** Opening GIVEN RECORDS block **

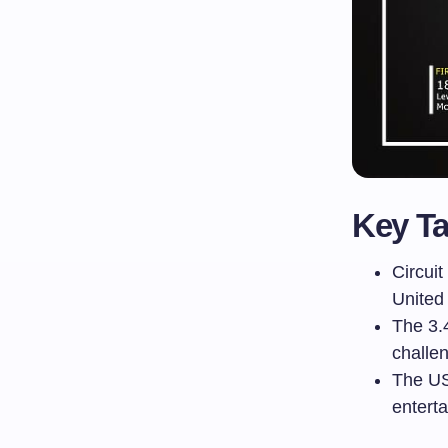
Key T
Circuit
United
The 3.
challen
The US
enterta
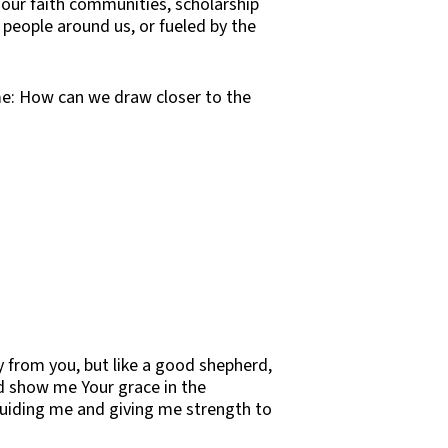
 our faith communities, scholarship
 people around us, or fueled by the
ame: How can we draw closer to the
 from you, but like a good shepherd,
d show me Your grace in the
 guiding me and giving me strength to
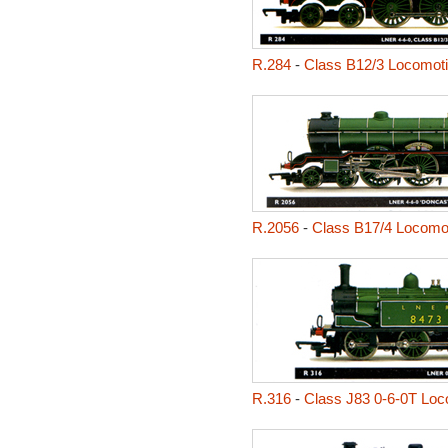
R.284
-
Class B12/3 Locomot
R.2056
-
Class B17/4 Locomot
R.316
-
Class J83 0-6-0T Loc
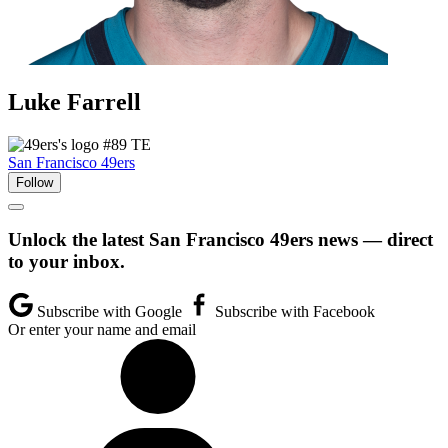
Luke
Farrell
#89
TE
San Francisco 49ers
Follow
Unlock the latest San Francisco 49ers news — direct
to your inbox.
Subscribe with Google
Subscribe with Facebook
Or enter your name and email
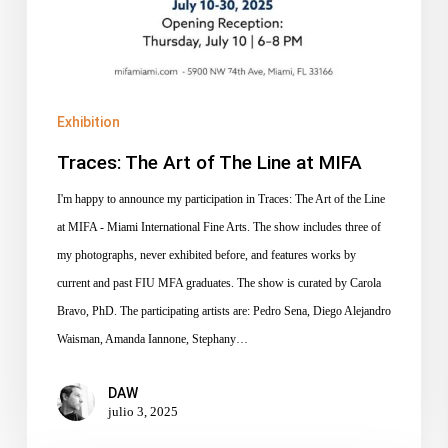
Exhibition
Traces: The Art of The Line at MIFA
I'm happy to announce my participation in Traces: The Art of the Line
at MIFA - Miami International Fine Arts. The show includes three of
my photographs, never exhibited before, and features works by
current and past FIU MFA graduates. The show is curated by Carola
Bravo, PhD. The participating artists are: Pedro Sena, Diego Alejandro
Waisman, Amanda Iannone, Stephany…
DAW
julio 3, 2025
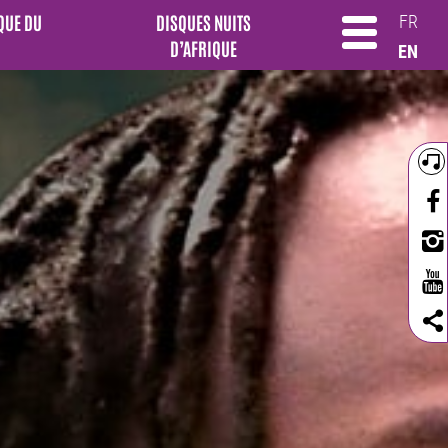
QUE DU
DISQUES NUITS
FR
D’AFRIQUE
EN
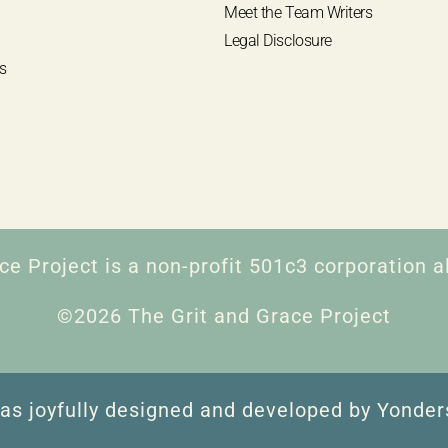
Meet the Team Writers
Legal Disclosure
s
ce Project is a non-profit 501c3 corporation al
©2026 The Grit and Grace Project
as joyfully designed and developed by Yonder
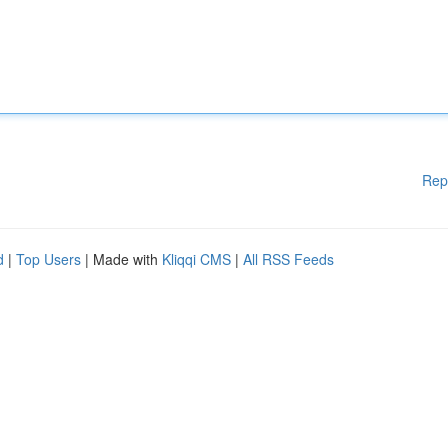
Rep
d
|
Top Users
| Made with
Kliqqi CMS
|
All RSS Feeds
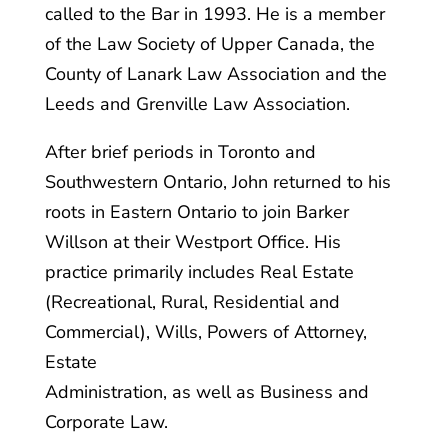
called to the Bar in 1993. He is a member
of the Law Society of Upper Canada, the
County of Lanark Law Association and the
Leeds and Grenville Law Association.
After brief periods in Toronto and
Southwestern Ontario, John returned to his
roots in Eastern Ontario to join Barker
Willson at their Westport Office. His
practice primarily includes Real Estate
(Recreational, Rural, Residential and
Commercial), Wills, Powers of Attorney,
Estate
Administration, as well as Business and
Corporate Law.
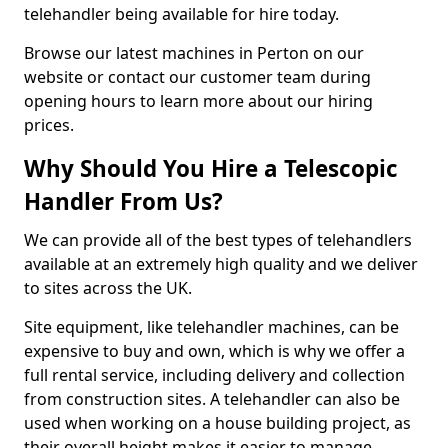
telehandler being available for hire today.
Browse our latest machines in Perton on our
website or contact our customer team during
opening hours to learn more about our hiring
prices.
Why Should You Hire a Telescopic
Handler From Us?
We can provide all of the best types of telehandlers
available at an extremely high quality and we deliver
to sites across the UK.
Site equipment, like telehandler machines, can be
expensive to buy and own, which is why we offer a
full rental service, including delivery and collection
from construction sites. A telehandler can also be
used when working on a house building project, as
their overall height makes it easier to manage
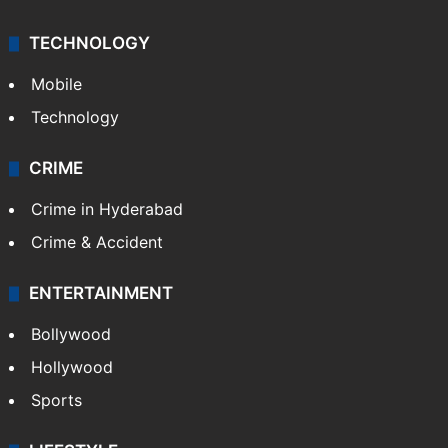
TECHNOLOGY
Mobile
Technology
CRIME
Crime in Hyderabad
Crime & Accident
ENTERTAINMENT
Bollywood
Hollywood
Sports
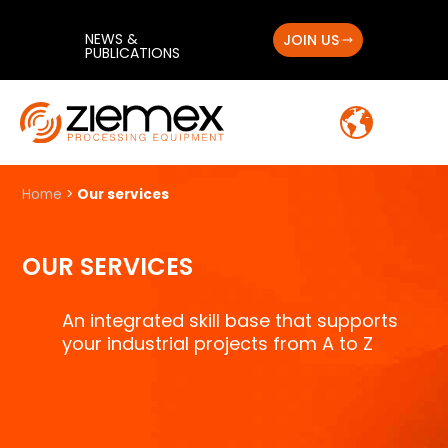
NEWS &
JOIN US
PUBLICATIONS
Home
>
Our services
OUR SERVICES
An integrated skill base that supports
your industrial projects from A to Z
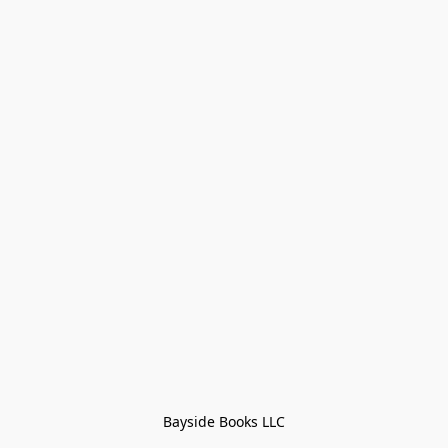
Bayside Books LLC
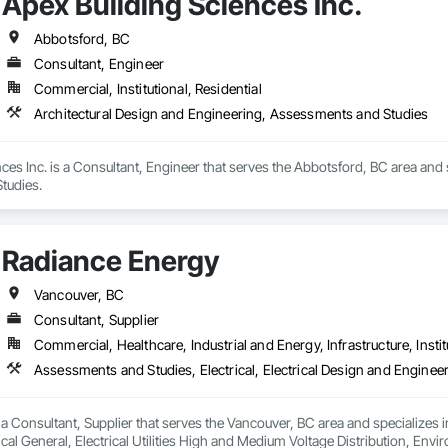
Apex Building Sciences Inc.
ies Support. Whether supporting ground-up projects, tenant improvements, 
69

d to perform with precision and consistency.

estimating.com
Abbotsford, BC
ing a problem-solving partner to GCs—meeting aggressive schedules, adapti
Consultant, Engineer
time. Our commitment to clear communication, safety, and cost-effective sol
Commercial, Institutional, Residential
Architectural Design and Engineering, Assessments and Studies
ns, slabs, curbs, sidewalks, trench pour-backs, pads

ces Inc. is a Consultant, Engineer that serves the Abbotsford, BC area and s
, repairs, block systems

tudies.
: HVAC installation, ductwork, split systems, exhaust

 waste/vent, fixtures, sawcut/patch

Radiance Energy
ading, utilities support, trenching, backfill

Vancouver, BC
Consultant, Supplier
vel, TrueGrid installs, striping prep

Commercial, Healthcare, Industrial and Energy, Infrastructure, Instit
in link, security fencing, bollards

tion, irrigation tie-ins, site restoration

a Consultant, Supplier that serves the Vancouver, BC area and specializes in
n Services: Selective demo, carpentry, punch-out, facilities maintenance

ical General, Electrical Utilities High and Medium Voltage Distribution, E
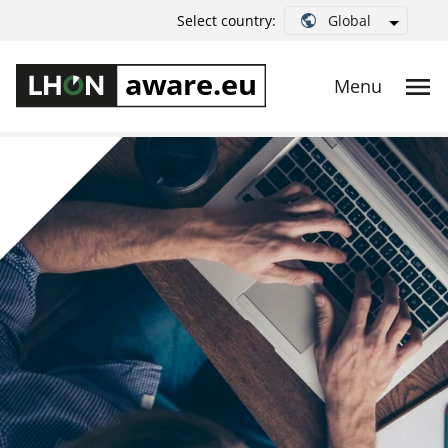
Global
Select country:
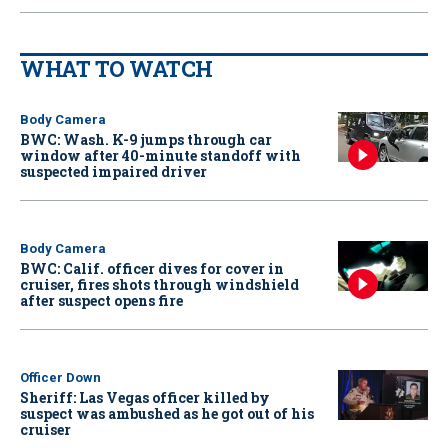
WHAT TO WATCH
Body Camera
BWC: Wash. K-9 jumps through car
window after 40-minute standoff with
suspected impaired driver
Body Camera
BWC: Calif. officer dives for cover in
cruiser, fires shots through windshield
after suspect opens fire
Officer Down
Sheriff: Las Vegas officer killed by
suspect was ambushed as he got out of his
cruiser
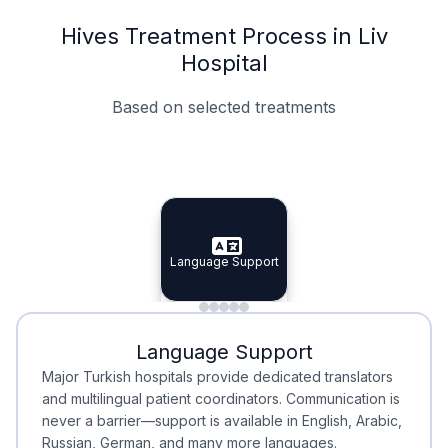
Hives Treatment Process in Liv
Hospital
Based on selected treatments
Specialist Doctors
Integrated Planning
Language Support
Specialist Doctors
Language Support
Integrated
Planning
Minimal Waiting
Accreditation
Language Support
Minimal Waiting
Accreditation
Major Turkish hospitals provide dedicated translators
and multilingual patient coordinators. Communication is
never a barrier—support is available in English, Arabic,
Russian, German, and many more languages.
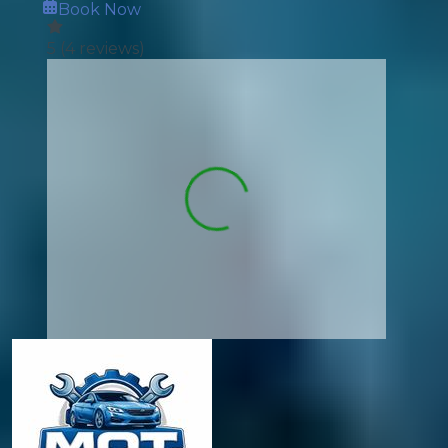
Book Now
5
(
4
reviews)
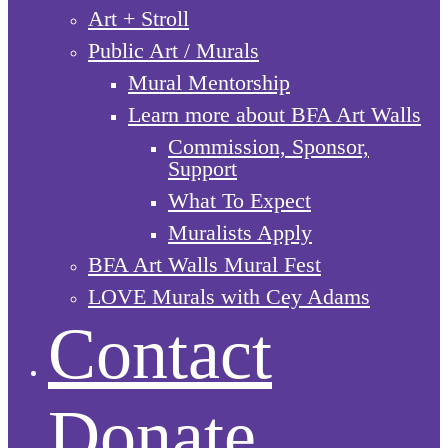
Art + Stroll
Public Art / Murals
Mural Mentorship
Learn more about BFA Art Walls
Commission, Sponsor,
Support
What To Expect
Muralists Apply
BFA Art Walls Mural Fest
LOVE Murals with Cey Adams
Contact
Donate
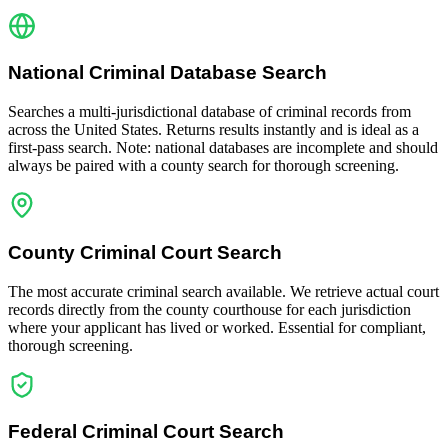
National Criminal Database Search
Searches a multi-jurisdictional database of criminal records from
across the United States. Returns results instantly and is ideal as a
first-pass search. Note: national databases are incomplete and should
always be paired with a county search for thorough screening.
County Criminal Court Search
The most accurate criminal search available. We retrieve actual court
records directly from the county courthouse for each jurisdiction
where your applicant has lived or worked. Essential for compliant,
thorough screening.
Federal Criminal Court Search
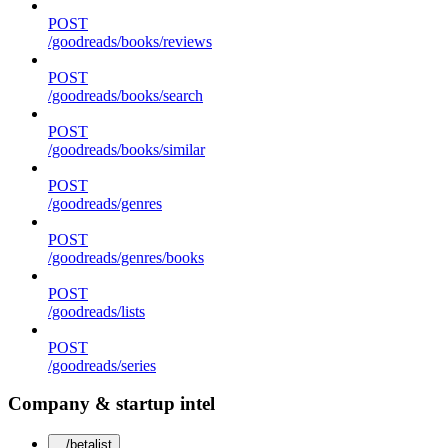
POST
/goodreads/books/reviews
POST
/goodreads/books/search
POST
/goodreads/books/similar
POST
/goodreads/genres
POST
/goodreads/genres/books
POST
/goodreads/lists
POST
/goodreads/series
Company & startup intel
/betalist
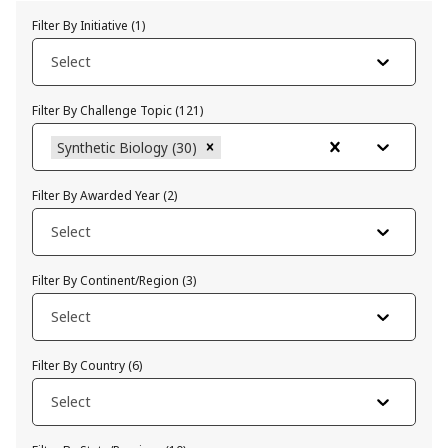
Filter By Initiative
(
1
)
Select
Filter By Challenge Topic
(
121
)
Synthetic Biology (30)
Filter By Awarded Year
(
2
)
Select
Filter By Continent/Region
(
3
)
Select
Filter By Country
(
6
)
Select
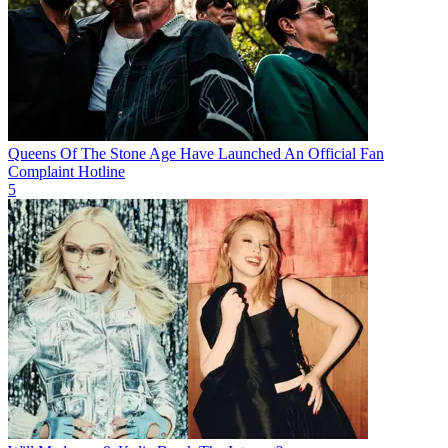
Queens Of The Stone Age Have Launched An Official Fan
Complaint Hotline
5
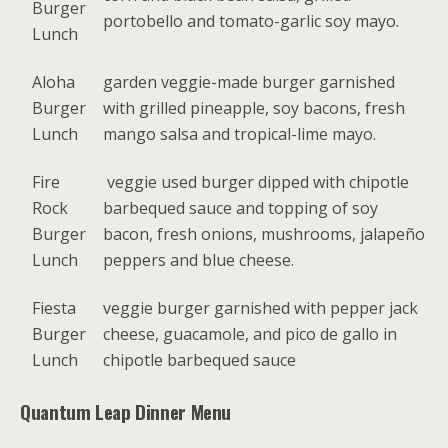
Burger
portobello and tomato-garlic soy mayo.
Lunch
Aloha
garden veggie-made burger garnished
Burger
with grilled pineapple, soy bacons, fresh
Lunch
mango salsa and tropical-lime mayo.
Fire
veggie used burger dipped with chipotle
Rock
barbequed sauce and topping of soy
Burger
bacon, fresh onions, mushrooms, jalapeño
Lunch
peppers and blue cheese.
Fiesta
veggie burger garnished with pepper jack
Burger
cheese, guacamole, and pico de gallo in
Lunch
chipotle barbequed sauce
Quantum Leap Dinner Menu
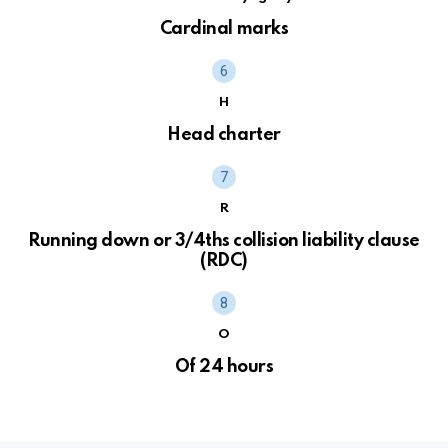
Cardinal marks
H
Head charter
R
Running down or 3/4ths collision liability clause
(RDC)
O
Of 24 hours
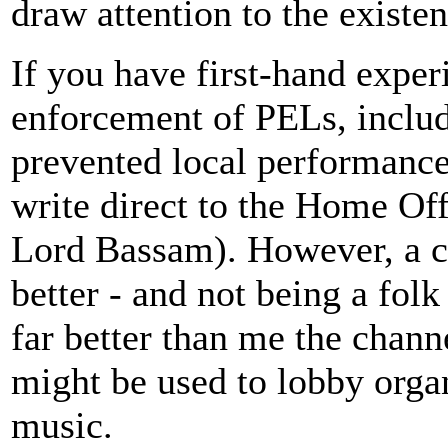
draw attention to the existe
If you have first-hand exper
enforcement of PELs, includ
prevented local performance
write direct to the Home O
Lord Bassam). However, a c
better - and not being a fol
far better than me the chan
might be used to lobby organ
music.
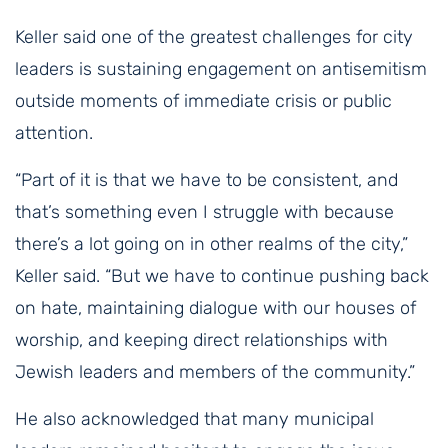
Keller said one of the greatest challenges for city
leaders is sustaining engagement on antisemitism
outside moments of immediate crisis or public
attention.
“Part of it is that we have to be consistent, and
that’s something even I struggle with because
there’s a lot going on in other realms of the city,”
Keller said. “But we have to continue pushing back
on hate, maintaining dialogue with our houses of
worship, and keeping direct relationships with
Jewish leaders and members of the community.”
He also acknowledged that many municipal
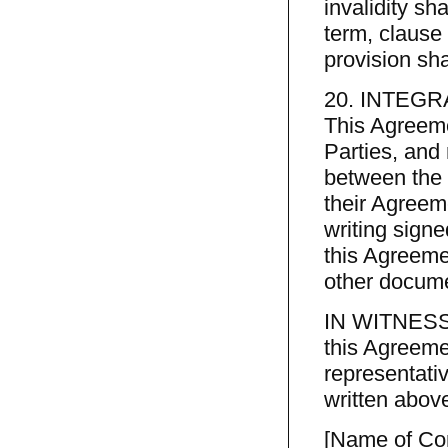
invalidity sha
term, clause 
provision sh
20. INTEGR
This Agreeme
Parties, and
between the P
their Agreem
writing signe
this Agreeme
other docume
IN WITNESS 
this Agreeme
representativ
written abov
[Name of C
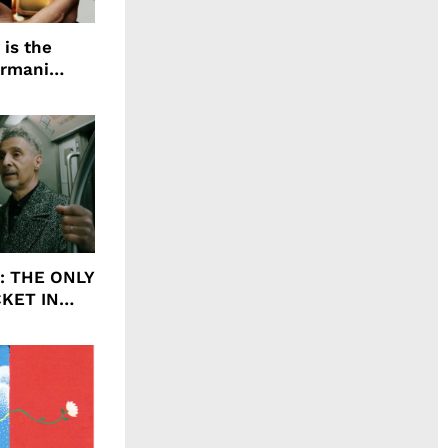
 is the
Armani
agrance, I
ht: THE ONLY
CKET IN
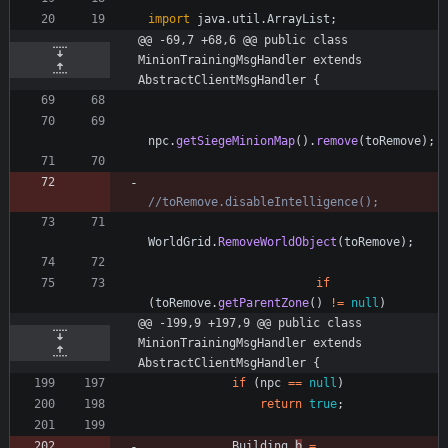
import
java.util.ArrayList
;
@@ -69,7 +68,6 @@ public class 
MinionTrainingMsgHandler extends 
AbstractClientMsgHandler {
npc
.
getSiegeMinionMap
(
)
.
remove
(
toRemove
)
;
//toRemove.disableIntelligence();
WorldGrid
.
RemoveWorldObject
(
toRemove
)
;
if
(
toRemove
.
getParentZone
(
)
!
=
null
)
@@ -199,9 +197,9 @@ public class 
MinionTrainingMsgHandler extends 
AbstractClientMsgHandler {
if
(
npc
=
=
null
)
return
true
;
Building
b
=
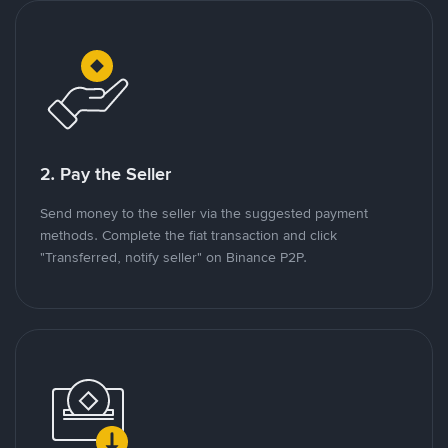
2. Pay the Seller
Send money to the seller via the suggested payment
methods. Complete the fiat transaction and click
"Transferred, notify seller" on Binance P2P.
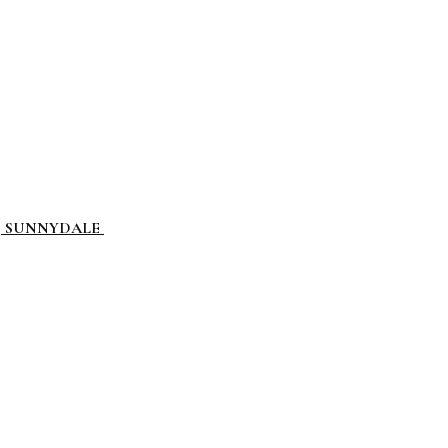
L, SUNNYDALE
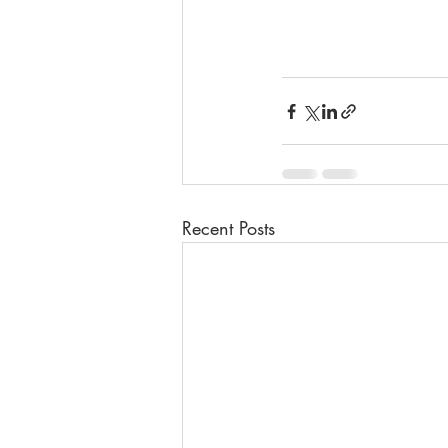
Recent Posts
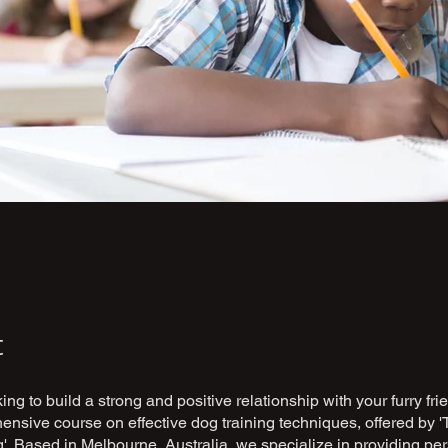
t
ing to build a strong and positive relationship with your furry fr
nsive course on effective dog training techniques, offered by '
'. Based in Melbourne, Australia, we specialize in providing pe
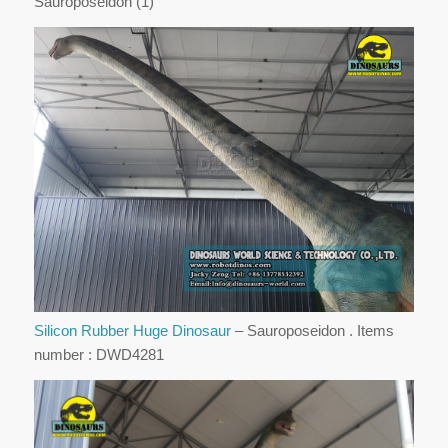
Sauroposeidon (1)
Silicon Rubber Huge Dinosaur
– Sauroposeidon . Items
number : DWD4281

** Closing GIVEN RECORDS block **

- _WORK ORDER_
Please output exactly the lines of the data above, from its first line through the line with "website or contact our customer team during", and nothing else; drop the pictures.

- _ANSWER TO THE PROBLEM_
Key T
Circuit
United
The 3.
challen
The US
enterta
 our faith communities, scholarship
 people around us, or fueled by the
ame: How can we draw closer to the
 from you, but like a good shepherd,
d show me Your grace in the
 guiding me and giving me strength to
R.284
-
Class B12/3 Locomot
R.2056
-
Class B17/4 Locomot
R.316
-
Class J83 0-6-0T Loc
Luke
Farrell
#89
TE
San Francisco 49ers
Follow
Unlock the latest San Francisco 49ers news — direct
to your inbox.
Subscribe with Google
Subscribe with Facebook
Or enter your name and email
Exhibition
Traces: The Art of The Line at MIFA
I'm happy to announce my participation in Traces: The Art of the Line
at MIFA - Miami International Fine Arts. The show includes three of
my photographs, never exhibited before, and features works by
current and past FIU MFA graduates. The show is curated by Carola
Bravo, PhD. The participating artists are: Pedro Sena, Diego Alejandro
Waisman, Amanda Iannone, Stephany…
DAW
julio 3, 2025
QUE DU
DISQUES NUITS
FR
D’AFRIQUE
EN
Meet the Team Writers
Legal Disclosure
s
ce Project is a non-profit 501c3 corporation al
©2026 The Grit and Grace Project
as joyfully designed and developed by Yonder
Rep
d
|
Top Users
| Made with
Kliqqi CMS
|
All RSS Feeds
called to the Bar in 1993. He is a member
of the Law Society of Upper Canada, the
County of Lanark Law Association and the
Leeds and Grenville Law Association.
After brief periods in Toronto and
Southwestern Ontario, John returned to his
roots in Eastern Ontario to join Barker
Willson at their Westport Office. His
practice primarily includes Real Estate
(Recreational, Rural, Residential and
Commercial), Wills, Powers of Attorney,
Estate
Administration, as well as Business and
Corporate Law.
telehandler being available for hire today.
Browse our latest machines in Perton on our
website or contact our customer team during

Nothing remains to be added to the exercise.